# ПРИВЕДЁННЫЙ ТЕКСТ
Глава 58. Нравы при дворе

При дворе царил довольно пошлый тон. Половые отношения отличались таким легкомыслием, которое с трудом можно было предполагать ввиду равнодушного отношения короля к женщинам. Нравы были испорчены, манера объясняться самая грубая. В одном письме дипломат сэр Дадли Чарлтон описывает приключения одной брачной ночи. В конце концов король подошел рано утром в дезабилье к постели новобрачной, разбудил ее и остался с ней некоторое время наедине.

В официальных указах Иаков называл свою супругу не иначе, как «our dearest bed-fellow» (наша дражайшая сопостельница). В нелепой и циничной переписке Иакова с Бекингемом (преемником Карра) последний подписывался обыкновенно «Your dog», а король величал его постоянно «Dog Steenie». Иаков обращался даже к серьезному Сесилю со словами «litlle beagle» (маленькая гончая). Королева, умоляя Бекингема спасти жизнь Рэлея, называет его также «Му kind dog». Вместе с чувством личного достоинства исчезло и чувство приличия. Даже Дизраэли, этот принципиальный защитник и поклонник короля Иакова, должен признаться, что придворные нравы были ужасны, что двор, проводивший свое время в безделье, живший безумно роскошно, был заражен самыми гнусными пороками. Он приводит один стих из поэмы «Урод» Дрейтона, где говорится о великосветском джентльмене и придворной леди:

He’s too much woman and she’s too much man [24].

# ПРЕДОСТАВЛЕННЫЕ ЗАПИСИ
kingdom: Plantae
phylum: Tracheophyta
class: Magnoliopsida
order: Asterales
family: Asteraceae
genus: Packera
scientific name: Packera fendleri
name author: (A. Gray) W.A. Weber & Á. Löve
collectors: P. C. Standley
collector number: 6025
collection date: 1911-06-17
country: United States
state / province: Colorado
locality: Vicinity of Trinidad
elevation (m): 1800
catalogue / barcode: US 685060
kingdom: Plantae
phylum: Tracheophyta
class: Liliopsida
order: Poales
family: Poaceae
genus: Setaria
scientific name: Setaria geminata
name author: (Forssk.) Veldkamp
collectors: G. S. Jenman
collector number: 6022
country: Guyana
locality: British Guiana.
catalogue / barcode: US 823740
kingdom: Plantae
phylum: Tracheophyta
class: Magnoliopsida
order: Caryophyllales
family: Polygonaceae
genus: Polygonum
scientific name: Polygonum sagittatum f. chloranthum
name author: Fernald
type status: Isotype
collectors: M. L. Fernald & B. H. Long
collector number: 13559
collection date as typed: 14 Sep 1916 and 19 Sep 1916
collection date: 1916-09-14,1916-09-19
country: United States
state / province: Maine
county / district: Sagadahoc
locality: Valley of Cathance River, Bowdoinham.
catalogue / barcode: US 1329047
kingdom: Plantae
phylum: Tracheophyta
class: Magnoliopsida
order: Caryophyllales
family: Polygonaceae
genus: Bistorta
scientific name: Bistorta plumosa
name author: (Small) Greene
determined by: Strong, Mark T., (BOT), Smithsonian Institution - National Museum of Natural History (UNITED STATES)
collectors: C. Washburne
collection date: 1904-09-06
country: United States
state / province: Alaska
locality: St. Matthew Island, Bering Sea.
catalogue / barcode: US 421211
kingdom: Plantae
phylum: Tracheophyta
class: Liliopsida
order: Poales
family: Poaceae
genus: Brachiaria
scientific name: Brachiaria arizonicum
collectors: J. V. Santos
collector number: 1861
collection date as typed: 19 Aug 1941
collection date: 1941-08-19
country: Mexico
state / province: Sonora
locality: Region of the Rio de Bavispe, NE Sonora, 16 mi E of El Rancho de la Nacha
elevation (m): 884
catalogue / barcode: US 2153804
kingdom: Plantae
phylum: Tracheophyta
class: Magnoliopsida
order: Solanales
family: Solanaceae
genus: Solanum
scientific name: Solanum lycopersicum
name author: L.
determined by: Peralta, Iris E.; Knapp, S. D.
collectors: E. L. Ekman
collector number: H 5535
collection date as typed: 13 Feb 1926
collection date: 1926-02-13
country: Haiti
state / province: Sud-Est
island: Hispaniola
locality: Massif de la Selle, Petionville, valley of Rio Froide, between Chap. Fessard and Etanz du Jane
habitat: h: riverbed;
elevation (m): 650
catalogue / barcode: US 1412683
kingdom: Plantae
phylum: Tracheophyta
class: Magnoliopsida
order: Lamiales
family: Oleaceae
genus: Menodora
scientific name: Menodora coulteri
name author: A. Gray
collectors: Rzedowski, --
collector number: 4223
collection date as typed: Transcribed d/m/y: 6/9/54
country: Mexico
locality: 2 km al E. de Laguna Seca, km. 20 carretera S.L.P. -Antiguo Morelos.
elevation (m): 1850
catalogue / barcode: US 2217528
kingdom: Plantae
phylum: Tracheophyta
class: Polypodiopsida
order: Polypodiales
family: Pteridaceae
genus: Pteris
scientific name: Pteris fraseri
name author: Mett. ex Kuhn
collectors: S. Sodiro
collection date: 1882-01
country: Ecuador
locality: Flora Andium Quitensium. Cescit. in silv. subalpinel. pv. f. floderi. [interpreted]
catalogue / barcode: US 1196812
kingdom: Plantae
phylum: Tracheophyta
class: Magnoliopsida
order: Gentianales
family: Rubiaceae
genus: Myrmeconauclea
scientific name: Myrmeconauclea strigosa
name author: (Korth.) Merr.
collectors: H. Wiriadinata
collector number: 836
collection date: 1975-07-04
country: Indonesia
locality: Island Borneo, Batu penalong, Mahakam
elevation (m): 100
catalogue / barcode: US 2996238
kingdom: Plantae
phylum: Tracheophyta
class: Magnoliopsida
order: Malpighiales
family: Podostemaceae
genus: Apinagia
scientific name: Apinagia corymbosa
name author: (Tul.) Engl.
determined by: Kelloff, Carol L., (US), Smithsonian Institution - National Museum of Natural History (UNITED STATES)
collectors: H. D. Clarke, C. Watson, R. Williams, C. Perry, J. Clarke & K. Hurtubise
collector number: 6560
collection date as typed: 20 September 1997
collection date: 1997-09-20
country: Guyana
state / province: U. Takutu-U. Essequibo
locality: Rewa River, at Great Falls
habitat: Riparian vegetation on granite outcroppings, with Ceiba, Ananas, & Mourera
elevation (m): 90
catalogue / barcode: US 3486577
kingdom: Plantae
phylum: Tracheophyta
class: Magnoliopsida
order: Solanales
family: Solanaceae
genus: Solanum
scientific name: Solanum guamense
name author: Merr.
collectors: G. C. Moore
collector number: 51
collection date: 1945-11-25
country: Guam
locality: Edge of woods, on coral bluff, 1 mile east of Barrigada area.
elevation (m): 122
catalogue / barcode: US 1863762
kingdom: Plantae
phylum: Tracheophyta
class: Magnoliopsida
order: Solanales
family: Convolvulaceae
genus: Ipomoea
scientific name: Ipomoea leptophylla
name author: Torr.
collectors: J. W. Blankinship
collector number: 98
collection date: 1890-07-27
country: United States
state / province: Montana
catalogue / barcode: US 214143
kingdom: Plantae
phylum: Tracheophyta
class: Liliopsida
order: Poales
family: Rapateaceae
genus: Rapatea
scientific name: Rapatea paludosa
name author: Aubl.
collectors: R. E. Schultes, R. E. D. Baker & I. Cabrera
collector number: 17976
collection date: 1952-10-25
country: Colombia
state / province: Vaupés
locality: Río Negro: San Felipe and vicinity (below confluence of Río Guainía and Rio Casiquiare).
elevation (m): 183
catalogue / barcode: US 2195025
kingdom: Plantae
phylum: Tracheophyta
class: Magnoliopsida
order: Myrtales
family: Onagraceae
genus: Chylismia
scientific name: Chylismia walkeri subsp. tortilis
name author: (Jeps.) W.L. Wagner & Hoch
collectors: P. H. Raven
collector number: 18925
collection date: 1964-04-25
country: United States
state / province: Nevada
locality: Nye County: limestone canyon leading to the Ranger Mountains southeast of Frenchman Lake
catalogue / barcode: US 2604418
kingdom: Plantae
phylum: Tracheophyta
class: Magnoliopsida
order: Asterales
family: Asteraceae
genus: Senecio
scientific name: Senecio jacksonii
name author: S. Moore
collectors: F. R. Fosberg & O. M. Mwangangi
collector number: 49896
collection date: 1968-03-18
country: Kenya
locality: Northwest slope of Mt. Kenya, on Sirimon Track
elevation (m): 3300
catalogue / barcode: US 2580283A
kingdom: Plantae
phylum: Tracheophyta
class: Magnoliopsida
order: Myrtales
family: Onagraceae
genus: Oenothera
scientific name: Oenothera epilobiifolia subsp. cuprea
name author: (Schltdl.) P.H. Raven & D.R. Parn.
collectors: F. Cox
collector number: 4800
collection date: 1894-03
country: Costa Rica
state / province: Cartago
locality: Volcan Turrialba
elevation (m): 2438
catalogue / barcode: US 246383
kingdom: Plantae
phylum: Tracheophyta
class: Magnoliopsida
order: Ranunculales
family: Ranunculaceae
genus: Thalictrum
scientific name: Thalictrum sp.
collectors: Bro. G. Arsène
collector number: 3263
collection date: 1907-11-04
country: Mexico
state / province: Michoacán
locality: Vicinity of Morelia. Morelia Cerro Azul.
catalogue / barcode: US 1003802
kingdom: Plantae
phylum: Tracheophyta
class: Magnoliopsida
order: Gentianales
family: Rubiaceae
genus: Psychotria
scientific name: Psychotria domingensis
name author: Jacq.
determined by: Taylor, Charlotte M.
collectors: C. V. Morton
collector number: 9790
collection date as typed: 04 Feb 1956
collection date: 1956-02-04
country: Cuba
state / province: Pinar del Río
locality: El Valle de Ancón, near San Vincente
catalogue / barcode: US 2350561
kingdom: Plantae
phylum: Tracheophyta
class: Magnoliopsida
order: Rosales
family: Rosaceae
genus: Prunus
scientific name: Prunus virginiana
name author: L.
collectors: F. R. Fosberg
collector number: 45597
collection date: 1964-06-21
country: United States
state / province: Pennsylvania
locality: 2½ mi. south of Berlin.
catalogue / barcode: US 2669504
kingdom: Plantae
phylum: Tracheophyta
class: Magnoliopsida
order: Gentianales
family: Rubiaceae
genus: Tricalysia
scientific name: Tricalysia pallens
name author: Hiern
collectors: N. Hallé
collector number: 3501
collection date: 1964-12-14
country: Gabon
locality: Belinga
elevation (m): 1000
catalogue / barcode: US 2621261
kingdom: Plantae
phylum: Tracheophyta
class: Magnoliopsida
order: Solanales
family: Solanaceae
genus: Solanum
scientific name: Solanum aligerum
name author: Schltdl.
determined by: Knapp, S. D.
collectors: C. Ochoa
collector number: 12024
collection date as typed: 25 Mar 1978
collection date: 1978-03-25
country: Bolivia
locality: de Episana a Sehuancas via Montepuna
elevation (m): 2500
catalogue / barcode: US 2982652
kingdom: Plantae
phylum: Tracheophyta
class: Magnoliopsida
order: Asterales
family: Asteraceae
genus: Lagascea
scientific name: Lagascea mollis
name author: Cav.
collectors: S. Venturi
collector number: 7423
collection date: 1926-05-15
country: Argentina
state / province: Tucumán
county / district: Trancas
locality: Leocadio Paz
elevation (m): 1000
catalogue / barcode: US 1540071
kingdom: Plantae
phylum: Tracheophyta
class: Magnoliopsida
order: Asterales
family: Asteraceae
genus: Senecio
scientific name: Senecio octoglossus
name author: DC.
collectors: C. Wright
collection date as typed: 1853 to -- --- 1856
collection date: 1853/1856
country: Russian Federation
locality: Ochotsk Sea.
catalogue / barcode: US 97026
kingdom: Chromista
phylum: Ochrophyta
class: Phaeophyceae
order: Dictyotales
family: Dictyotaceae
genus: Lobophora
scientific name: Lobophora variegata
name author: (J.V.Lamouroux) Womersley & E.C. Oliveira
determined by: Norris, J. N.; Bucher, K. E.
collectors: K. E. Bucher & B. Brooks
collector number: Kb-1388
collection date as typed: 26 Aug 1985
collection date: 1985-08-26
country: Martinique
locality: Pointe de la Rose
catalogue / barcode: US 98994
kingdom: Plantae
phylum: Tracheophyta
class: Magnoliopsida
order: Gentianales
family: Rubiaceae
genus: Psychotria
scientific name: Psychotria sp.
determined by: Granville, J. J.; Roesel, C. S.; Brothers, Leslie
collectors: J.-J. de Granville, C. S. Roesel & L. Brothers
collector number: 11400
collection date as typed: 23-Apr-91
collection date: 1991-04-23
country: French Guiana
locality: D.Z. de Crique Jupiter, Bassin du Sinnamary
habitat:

# ОПИСАНИЕ ЗАДАНИЯ
Пожалуйста, выпишите дословно из текста о придворных нравах всё от слов «Глава 58. Нравы» вниз до слов «некоторое время наедине.» включительно. Записи служат отдельным материалом.

# РЕШЕНИЕ ЗАДАЧИ
Глава 58. Нравы при дворе

При дворе царил довольно пошлый тон. Половые отношения отличались таким легкомыслием, которое с трудом можно было предполагать ввиду равнодушного отношения короля к женщинам. Нравы были испорчены, манера объясняться самая грубая. В одном письме дипломат сэр Дадли Чарлтон описывает приключения одной брачной ночи. В конце концов король подошел рано утром в дезабилье к постели новобрачной, разбудил ее и остался с ней некоторое время наедине.